* **MATERIAL SUPPLIED**
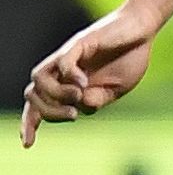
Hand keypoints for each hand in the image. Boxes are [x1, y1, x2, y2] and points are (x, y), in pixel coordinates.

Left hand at [20, 10, 158, 145]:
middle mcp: (61, 71)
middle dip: (49, 112)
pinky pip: (62, 62)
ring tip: (78, 97)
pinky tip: (85, 83)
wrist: (142, 30)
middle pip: (32, 95)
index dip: (30, 124)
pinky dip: (69, 76)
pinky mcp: (79, 44)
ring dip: (54, 95)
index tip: (28, 144)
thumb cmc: (129, 58)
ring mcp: (67, 57)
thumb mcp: (116, 90)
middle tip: (74, 115)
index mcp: (68, 85)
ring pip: (38, 79)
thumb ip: (98, 101)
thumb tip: (80, 107)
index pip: (38, 105)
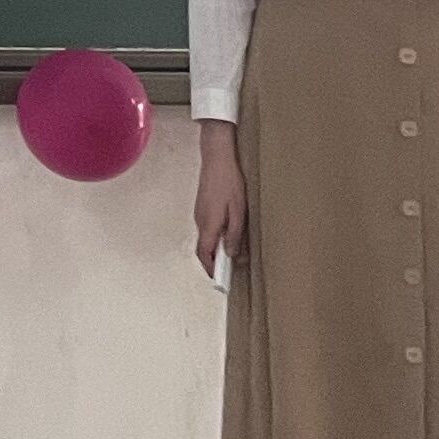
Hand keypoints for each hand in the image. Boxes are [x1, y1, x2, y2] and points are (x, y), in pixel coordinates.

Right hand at [193, 126, 244, 273]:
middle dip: (217, 261)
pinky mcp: (203, 206)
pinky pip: (208, 227)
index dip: (212, 270)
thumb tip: (231, 254)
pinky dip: (217, 236)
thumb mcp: (238, 211)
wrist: (217, 158)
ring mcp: (200, 213)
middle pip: (205, 248)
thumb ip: (234, 234)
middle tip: (234, 267)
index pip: (205, 255)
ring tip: (237, 250)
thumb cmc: (229, 182)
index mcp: (208, 224)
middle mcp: (200, 221)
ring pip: (207, 238)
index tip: (221, 280)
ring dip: (218, 248)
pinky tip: (231, 231)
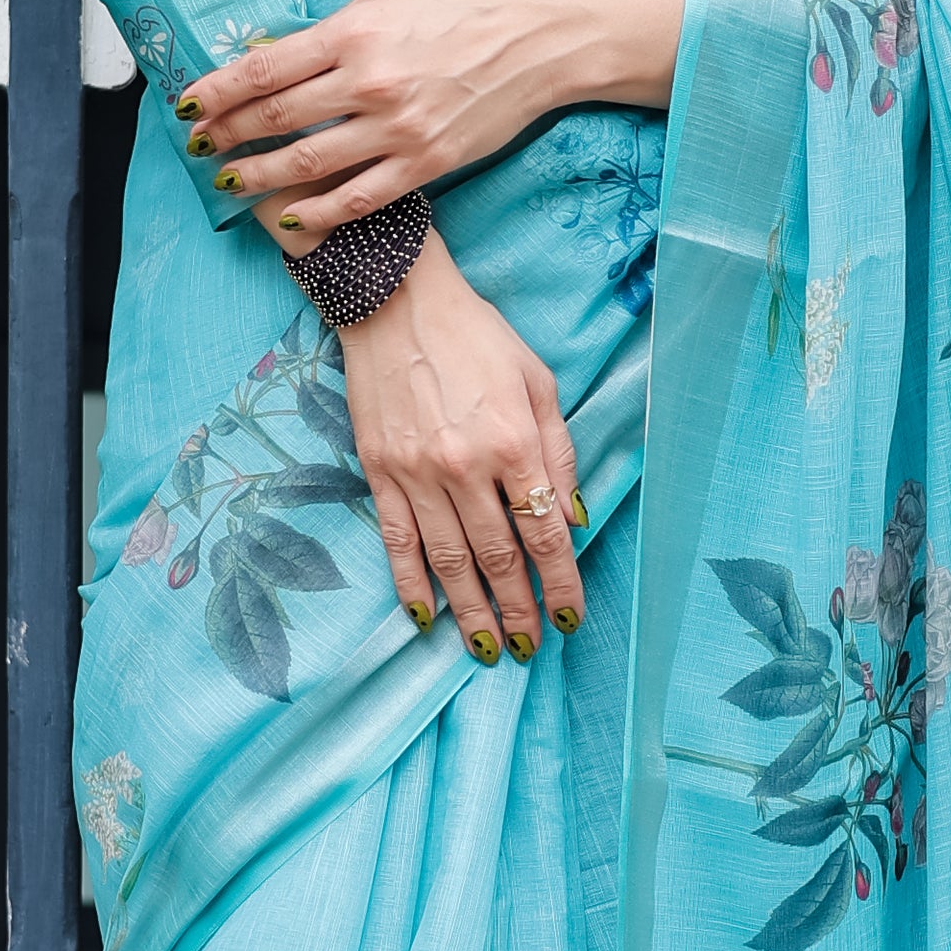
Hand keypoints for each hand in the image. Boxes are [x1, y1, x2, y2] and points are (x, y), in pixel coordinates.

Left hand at [179, 0, 683, 245]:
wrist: (535, 41)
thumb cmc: (461, 9)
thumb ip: (332, 27)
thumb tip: (280, 51)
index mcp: (353, 32)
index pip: (264, 67)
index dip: (217, 91)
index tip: (187, 106)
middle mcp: (368, 81)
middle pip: (276, 117)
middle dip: (228, 134)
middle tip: (200, 147)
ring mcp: (397, 127)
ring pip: (308, 163)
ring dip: (260, 176)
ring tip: (232, 181)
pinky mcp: (425, 163)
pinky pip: (358, 198)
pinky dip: (318, 213)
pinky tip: (290, 219)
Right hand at [341, 233, 585, 655]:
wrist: (395, 301)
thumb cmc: (477, 337)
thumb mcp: (538, 382)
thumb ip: (557, 453)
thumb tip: (571, 519)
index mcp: (512, 441)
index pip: (544, 532)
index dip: (560, 582)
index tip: (570, 616)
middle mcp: (465, 466)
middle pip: (498, 557)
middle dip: (519, 609)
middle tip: (532, 647)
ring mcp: (417, 472)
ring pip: (448, 561)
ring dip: (471, 612)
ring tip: (489, 649)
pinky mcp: (379, 471)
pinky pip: (397, 541)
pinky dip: (410, 583)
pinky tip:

* **HOW TO COMPLETE THIS TASK**
Would you please output only the lines from the start of the material above up to and including the line with "middle pip: (205, 248)", exactly as they appear and without pictures?

* **EXERCISE RESULT**
Hand keypoints for each hand in the image. Boxes are [x1, y1, x2, y2] and points are (x, y), in pixel coordinates.

Left hand at [20, 10, 158, 145]:
middle mcp: (61, 71)
middle dip: (49, 112)
pinky pip: (62, 62)
ring tip: (78, 97)
pinky tip: (85, 83)
wrist: (142, 30)
middle pip: (32, 95)
index dip: (30, 124)
pinky dip: (69, 76)
pinky mcp: (79, 44)
ring dip: (54, 95)
index tip: (28, 144)
thumb cmc: (129, 58)
ring mcp: (67, 57)
thumb mcp: (116, 90)
middle tip: (74, 115)
index mcp: (68, 85)
ring pip: (38, 79)
thumb ip: (98, 101)
thumb tip: (80, 107)
index pip: (38, 105)
Hand keypoints for each hand in the image. Boxes are [x1, y1, x2, y2] and points are (x, y), in pixel coordinates.

Right hand at [193, 126, 244, 273]:
middle dip: (217, 261)
pinky mcp: (203, 206)
pinky pip: (208, 227)
index dip: (212, 270)
thumb tip: (231, 254)
pinky dip: (217, 236)
thumb mcp: (238, 211)
wrist: (217, 158)
ring mcp: (200, 213)
middle pip: (205, 248)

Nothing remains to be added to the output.